Amount of Sleep during Childhood The Dunedin Study measured the amount of sleep per night in participants when they were aged between 5 and 11 years old. It was discovered that there was a direct correlation between the hours of sleep a child had at these ages and their body weight as an adult. Those who had the least sleep as children tended to become the most over weight adults. The reason for this is that sleep influences hormones which effect how hungry you become and when you feel full. Toddlers who slept less also tended to have problems with cognitive functioning during adolescence and anxiety issues during their 20s.

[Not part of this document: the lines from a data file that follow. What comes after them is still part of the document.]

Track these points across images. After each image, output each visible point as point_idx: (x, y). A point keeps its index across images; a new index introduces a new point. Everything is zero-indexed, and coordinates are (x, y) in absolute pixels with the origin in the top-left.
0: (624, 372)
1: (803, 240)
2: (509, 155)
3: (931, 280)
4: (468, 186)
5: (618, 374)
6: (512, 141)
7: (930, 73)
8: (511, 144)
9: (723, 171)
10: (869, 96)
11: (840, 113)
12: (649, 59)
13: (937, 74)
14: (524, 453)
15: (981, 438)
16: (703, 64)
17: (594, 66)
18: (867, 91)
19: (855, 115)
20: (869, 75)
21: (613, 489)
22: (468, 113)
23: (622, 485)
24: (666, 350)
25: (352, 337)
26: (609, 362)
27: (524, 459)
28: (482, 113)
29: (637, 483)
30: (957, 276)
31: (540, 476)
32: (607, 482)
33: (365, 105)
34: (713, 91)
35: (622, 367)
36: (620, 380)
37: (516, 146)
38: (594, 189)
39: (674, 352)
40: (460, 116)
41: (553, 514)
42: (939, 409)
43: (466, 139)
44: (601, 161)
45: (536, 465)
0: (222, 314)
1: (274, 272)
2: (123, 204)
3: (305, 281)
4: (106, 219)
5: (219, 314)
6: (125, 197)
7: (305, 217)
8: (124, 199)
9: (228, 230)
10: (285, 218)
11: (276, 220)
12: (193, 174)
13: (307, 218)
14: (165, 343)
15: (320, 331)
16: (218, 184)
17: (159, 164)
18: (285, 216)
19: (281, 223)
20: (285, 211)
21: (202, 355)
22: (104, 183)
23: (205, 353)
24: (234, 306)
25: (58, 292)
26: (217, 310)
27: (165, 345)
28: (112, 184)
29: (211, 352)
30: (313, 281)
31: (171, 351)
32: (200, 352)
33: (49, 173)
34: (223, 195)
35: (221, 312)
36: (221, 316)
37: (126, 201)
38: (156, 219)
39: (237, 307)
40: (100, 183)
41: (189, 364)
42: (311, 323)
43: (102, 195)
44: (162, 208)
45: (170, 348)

TV Watching/ Screen Time The Dunedin Study also measured how many hours of TV children watched. This also translates into general “screen time”. This was the generation who began having personal computers and computer games in their home during the 1980s, when such brands as ZX81 and Commodore 64 became available and games such as “Pac Man” and “Space Invaders” were the rage. Even those who did not have computers at home frequently had access to them via schools or to games in the “Video Arcades” which were popular in the 80s. As well as this, the invention of VHS meant that hours spent watching television increased dramatically… programmes could be taped and re-watched and the age of video rental shops had begun. The results are dramatic. The study showed that those who had more screen time were three times more likely to leave school early, regardless of their IQ or their family’s income. This may also be because excessive screen time has been linked to self control, a majorly important component in predicting future life trajectory, (which we will examine in greater detail in a later article) and which is the case regardless of intelligence.

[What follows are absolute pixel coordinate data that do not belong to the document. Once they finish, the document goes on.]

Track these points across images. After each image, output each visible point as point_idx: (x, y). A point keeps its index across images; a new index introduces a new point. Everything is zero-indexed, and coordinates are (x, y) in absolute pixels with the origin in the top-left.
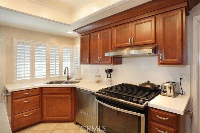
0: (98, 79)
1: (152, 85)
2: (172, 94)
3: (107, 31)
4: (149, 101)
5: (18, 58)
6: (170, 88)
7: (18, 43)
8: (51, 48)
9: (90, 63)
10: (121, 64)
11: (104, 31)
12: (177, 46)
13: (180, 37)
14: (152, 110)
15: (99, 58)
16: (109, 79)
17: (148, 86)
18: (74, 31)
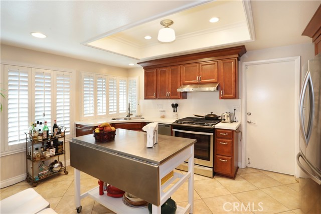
0: (163, 114)
1: (215, 115)
2: (229, 121)
3: (176, 67)
4: (215, 124)
5: (85, 93)
6: (228, 116)
7: (86, 77)
8: (110, 82)
9: (156, 98)
10: (186, 98)
11: (173, 68)
12: (232, 86)
13: (234, 79)
14: (218, 130)
15: (168, 93)
16: (175, 113)
17: (212, 116)
18: (138, 63)
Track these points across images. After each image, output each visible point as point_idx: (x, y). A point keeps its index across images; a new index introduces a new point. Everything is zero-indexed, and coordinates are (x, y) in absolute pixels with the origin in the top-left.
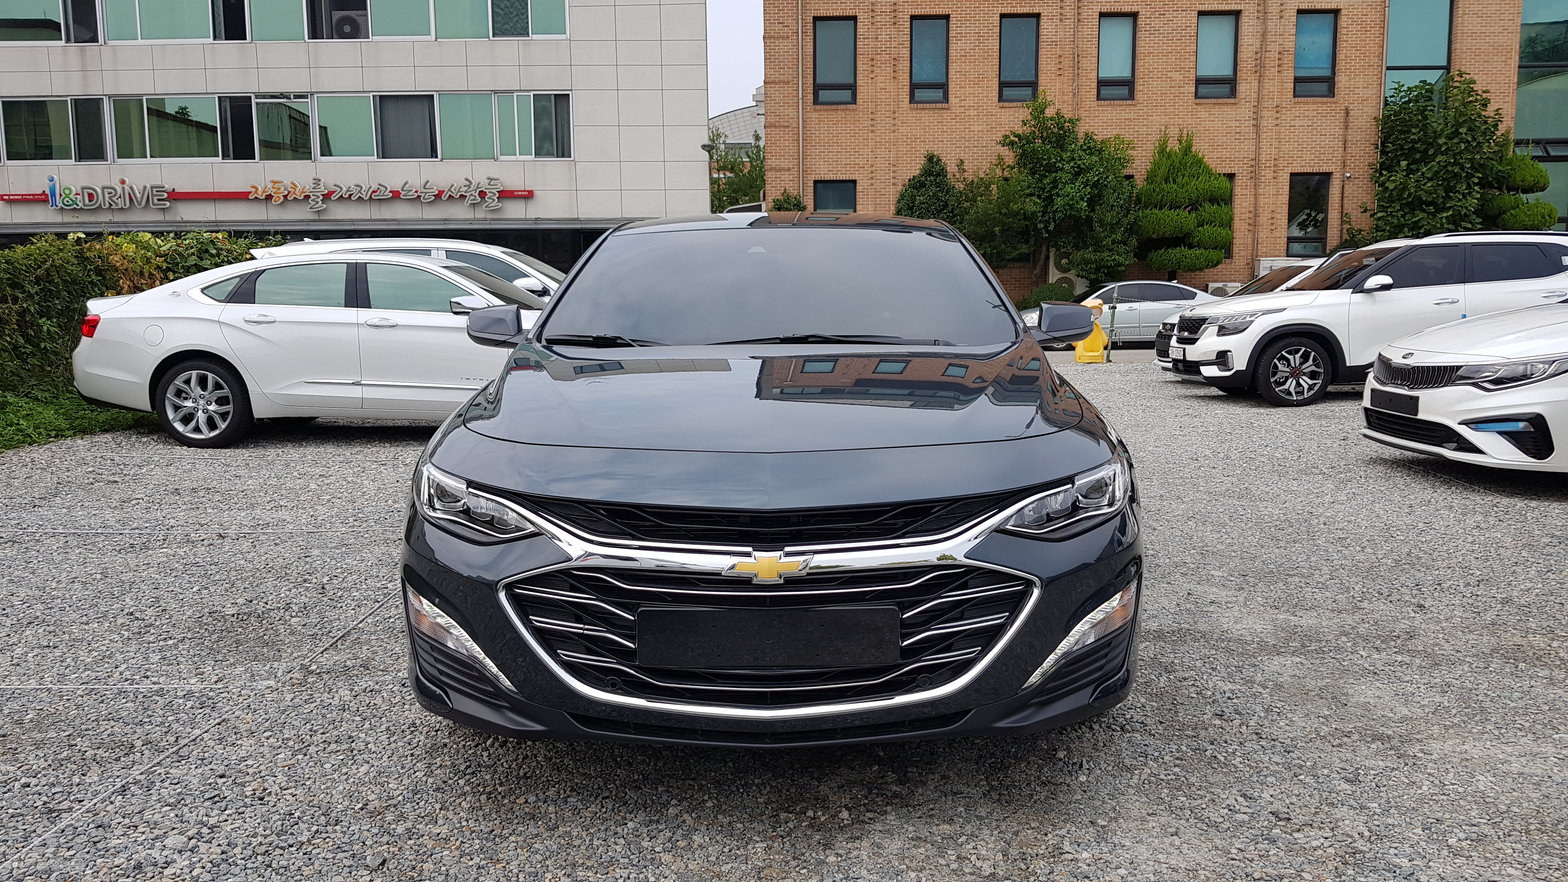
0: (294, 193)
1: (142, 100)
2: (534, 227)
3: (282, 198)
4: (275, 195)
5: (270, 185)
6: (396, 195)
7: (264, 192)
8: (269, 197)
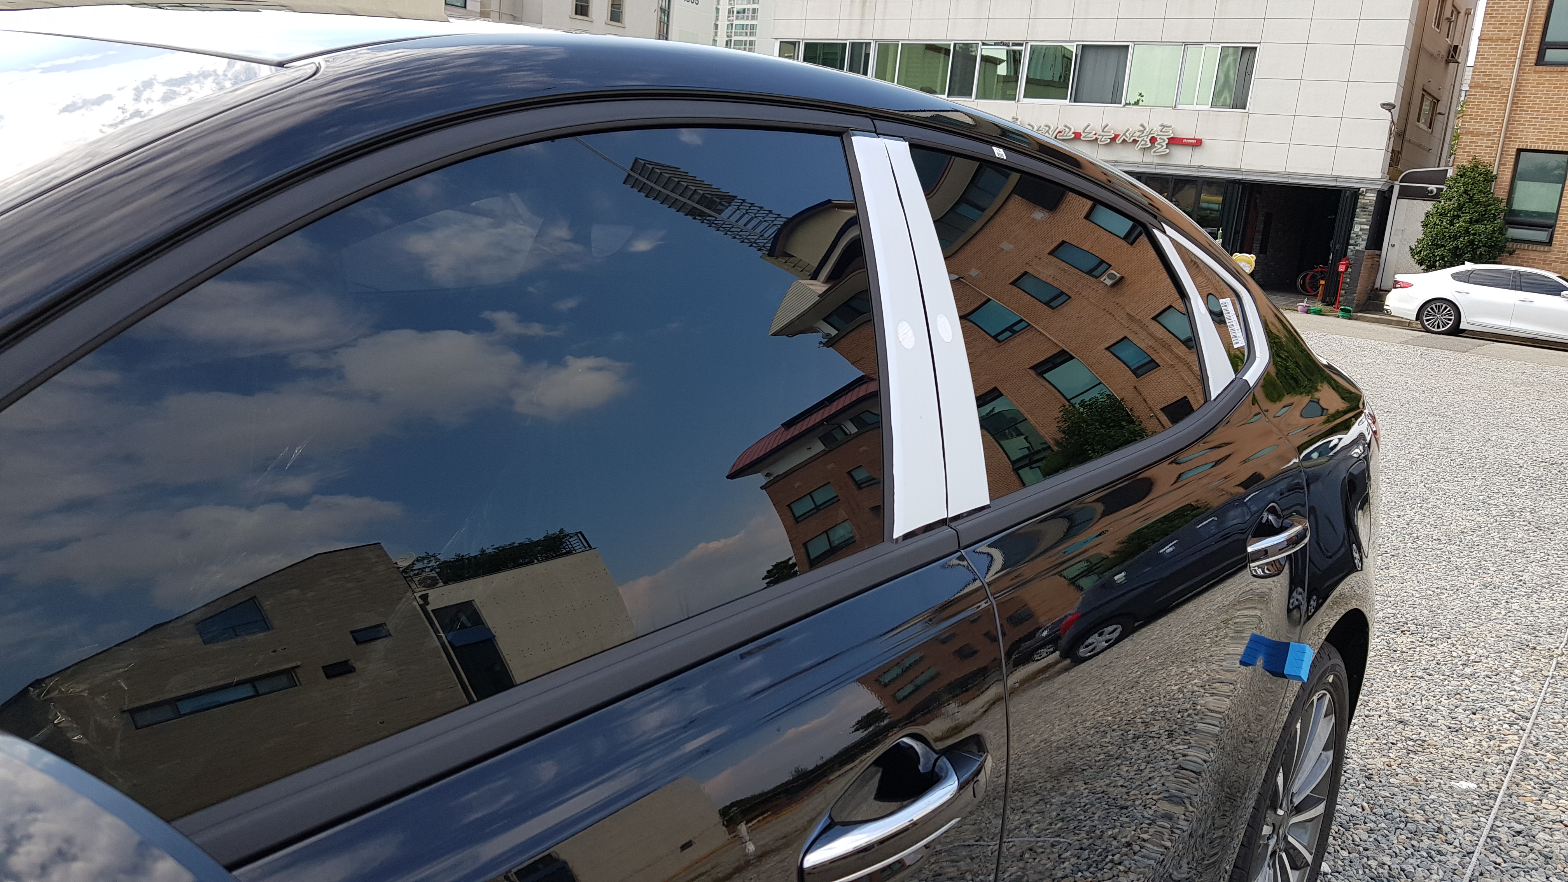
1: (898, 44)
2: (1195, 174)
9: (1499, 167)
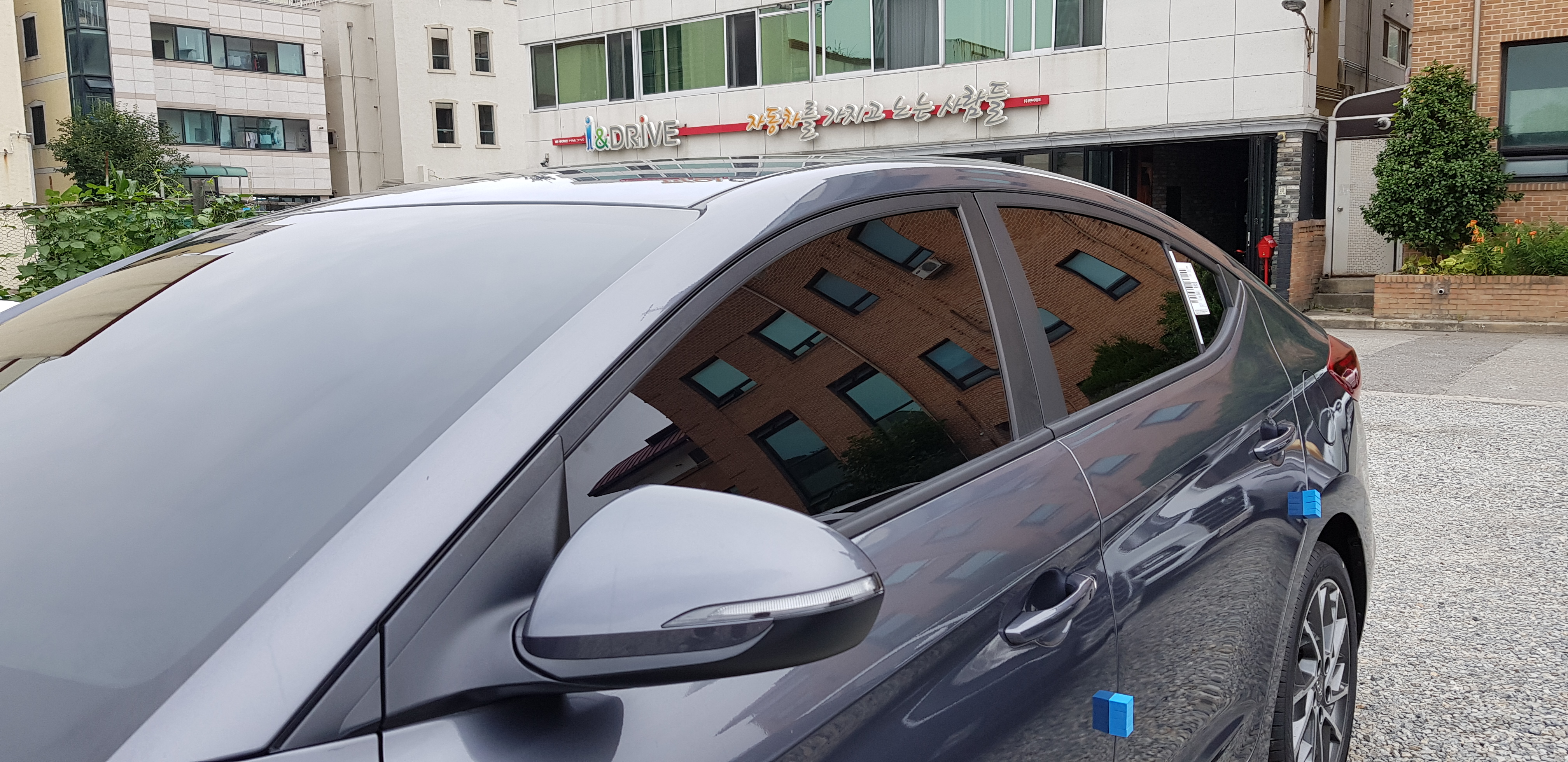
0: (788, 121)
1: (662, 29)
2: (1049, 145)
3: (777, 128)
4: (770, 125)
5: (765, 114)
6: (889, 114)
7: (760, 122)
8: (765, 128)
9: (1478, 75)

Conclusions drawn from this for those of us wishing to guide our children towards a more positive life trajectory? 1) Don’t be pushy about toilet training, most kids are toilet trained before they start school (boys tend to take a little longer than girls). 2) Don’t make a big deal of bed wetting or thumb sucking. 3) Don’t force a child who is left handed to use their right hand. 4) Ensure your child has adequate sleep and investigate any obvious sleep issues early 5) Limit screen time… discussing and creating a “contract” with your child about this can be good and also encourages a degree of self-regulation.
“…the thing which is special about The Dunedin Study is that we have measured multiple aspects of human health and development, so we get a complete picture of people’s lives.” —-Professor Richie Poulton, study director.
The comprehensive nature of The Dunedin Longitudinal Study as well as the high rate of retention of participants (only 35% of participants still live in Dunedin, but 95% remain in the study and return regularly to participate), gives weight to the findings listed above, as well as strategies for reducing negative outcomes and increasing the chances of a positive life trajectory, through early intervention, for the children of today.